DATASET SECTION:
--

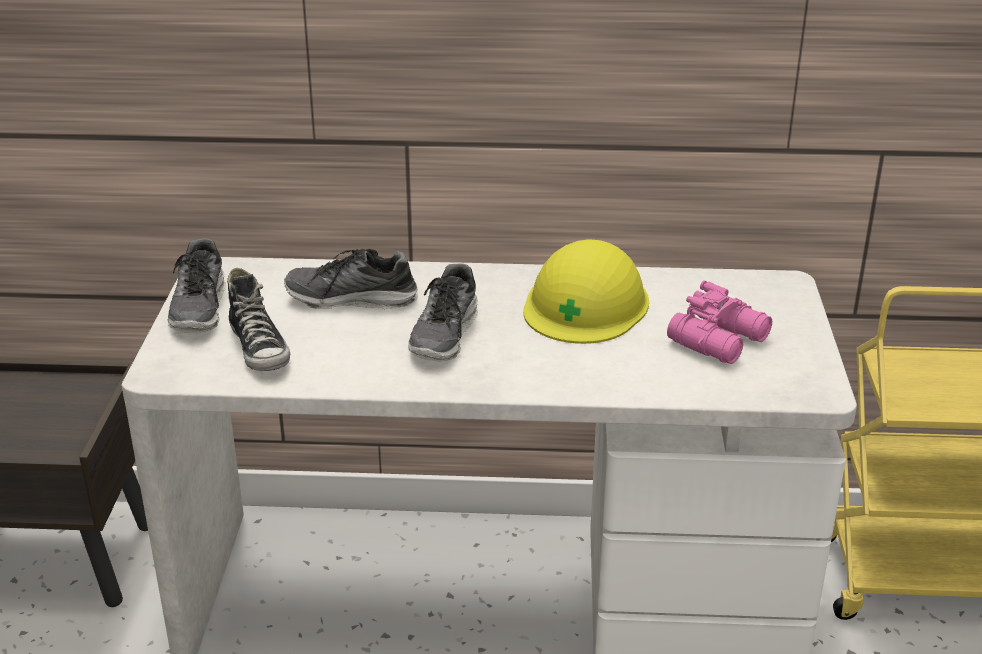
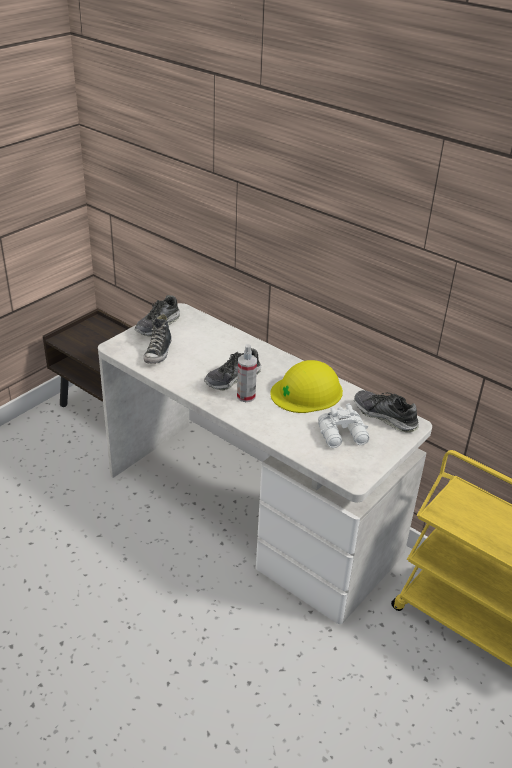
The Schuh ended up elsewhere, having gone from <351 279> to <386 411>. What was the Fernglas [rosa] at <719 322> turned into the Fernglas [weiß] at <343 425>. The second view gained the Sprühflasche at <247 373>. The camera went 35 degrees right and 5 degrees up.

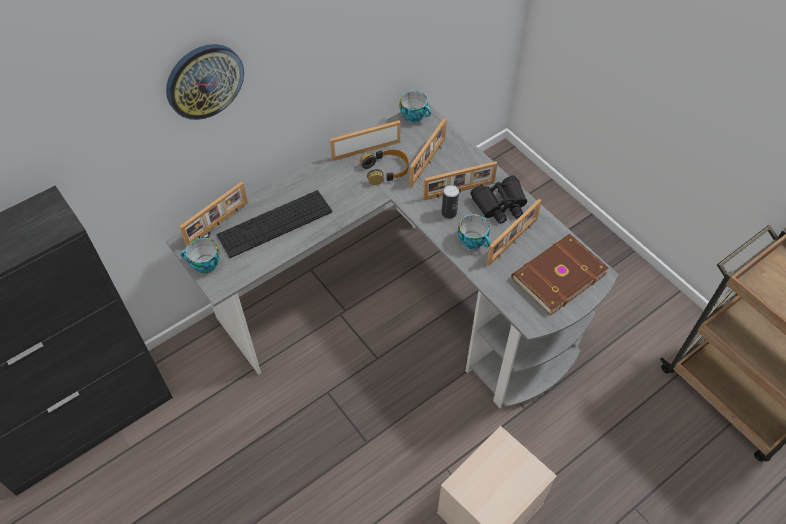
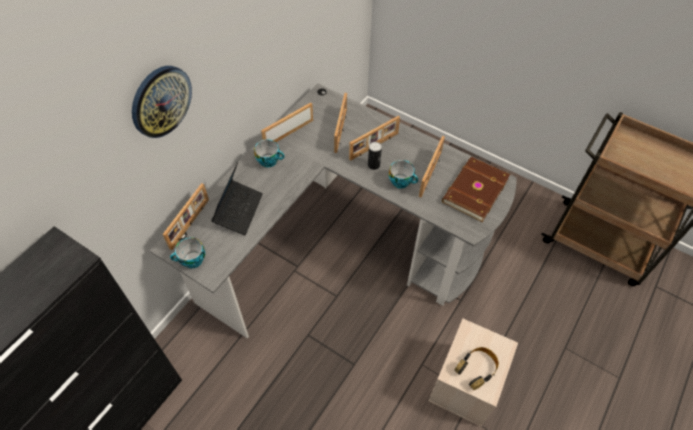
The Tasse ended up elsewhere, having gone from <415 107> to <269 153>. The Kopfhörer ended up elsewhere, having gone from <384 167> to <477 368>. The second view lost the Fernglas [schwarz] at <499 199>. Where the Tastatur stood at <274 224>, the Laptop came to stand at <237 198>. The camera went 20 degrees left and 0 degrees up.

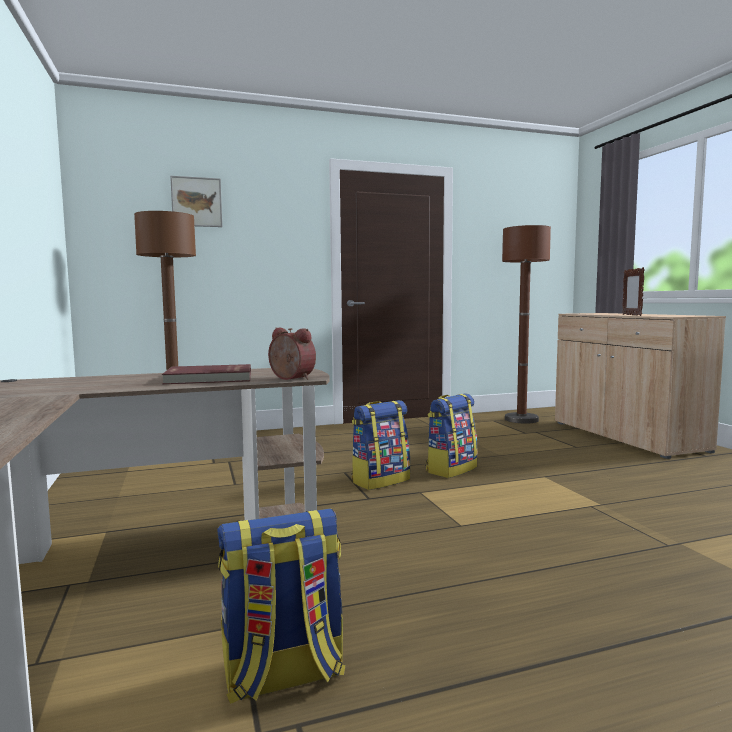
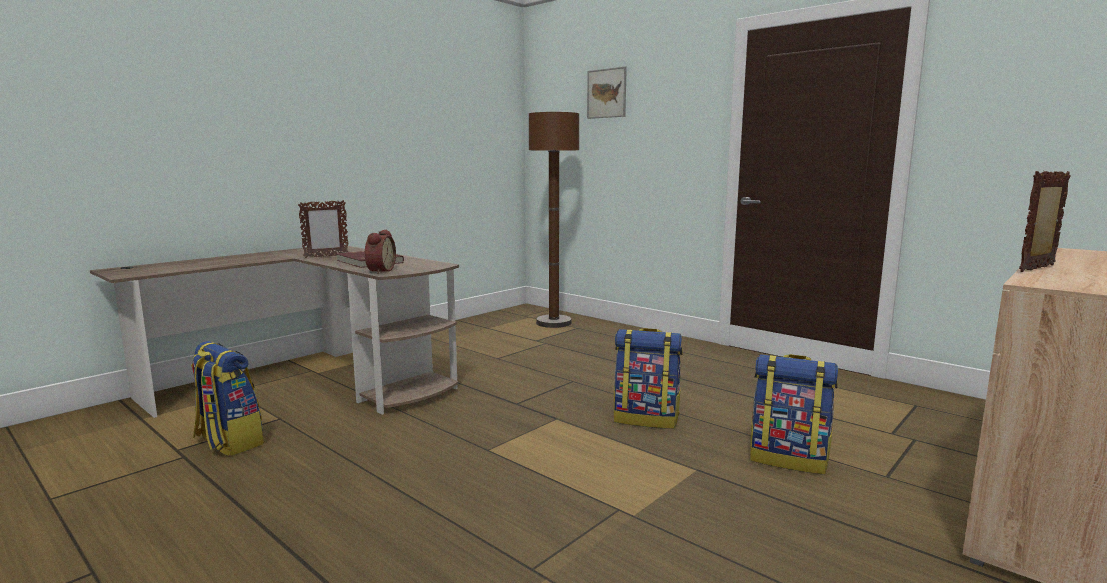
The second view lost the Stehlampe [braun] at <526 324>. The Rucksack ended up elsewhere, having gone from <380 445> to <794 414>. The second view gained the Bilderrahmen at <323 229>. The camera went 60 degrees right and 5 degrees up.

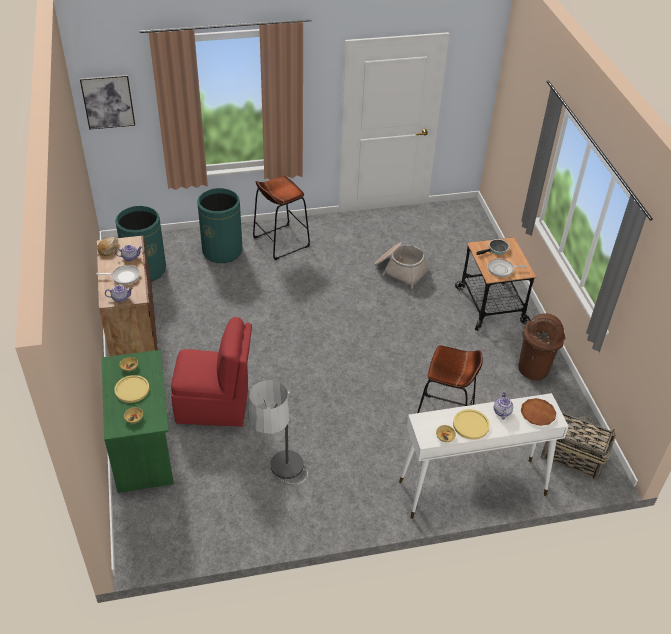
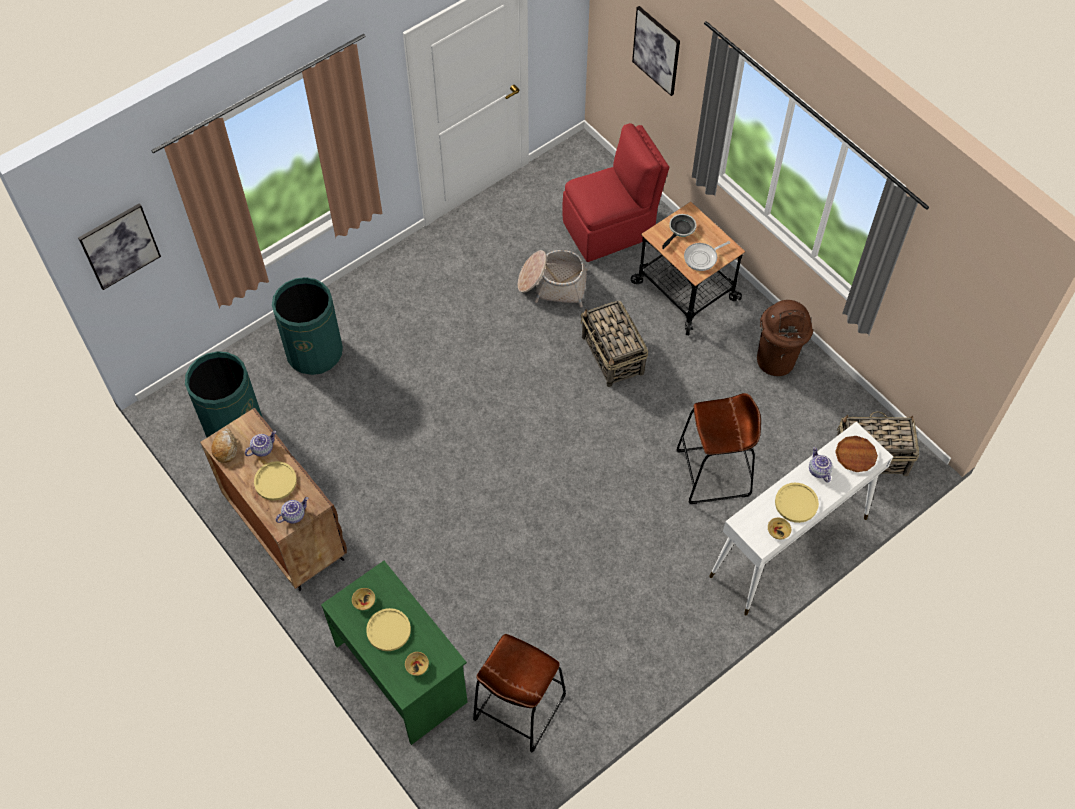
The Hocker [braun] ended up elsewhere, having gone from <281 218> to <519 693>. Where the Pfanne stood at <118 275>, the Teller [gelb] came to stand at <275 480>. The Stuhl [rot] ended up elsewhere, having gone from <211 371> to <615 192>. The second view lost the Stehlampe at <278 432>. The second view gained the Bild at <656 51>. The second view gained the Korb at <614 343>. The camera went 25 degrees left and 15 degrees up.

--

PROBLEM STATEMENT: With the images excluded, reproduce the data above precisely as written.

TASK OUTPUT:
The Schuh ended up elsewhere, having gone from <351 279> to <386 411>. What was the Fernglas [rosa] at <719 322> turned into the Fernglas [weiß] at <343 425>. The second view gained the Sprühflasche at <247 373>. The camera went 35 degrees right and 5 degrees up.

The Tasse ended up elsewhere, having gone from <415 107> to <269 153>. The Kopfhörer ended up elsewhere, having gone from <384 167> to <477 368>. The second view lost the Fernglas [schwarz] at <499 199>. Where the Tastatur stood at <274 224>, the Laptop came to stand at <237 198>. The camera went 20 degrees left and 0 degrees up.

The second view lost the Stehlampe [braun] at <526 324>. The Rucksack ended up elsewhere, having gone from <380 445> to <794 414>. The second view gained the Bilderrahmen at <323 229>. The camera went 60 degrees right and 5 degrees up.

The Hocker [braun] ended up elsewhere, having gone from <281 218> to <519 693>. Where the Pfanne stood at <118 275>, the Teller [gelb] came to stand at <275 480>. The Stuhl [rot] ended up elsewhere, having gone from <211 371> to <615 192>. The second view lost the Stehlampe at <278 432>. The second view gained the Bild at <656 51>. The second view gained the Korb at <614 343>. The camera went 25 degrees left and 15 degrees up.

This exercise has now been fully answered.